The Court recognizes that Plaintiff posits a parade of horribles that will follow if the respite charge is imposed: service providers will be unwilling to use respite care, which will lead them to suffer physical and psychological harm, which will lead to substandard care for the disabled individuals they serve. All of these potential harms, however, flow from the fact that the value of the contractual benefits received from Defendants is potentially lessened by the respite-care charge.
State-Law Claims
Although these claims were not mentioned in the original pleading, Plaintiff has attempted throughout this litigation to assert state-law claims under New Mexico's Open Meetings Act and State Rules Act, as well as the state version of the APA. As discussed above, all of the federal claims Plaintiff has raised will be dismissed.

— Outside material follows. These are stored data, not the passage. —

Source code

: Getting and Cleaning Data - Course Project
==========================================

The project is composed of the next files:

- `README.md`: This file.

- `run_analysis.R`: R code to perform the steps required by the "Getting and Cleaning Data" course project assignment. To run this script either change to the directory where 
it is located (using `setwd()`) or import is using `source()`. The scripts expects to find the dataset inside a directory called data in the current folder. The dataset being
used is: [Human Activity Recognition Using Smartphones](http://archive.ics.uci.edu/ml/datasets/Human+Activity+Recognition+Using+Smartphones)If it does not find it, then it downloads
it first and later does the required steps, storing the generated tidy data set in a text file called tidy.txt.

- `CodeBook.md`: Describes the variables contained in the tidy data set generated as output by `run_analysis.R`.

When that occurs, the Tenth Circuit has directed that the preferred course of action is to dismiss any remaining state-law claims without prejudice, so they may be pursued in state court if warranted by the facts and law. See Brooks v. Gaenzle, 614 F.3d 1213, 1229-30 (10th Cir. 2010). The Court will follow that course in this case and any state-law claims Plaintiff has attempted to raise will be dismissed without prejudice.
Conclusion
Based on the foregoing, Plaintiff's federal claims will be dismissed with prejudice, Plaintiff's motions will be decided as discussed above, and Plaintiff's state-law claims will be dismissed without prejudice.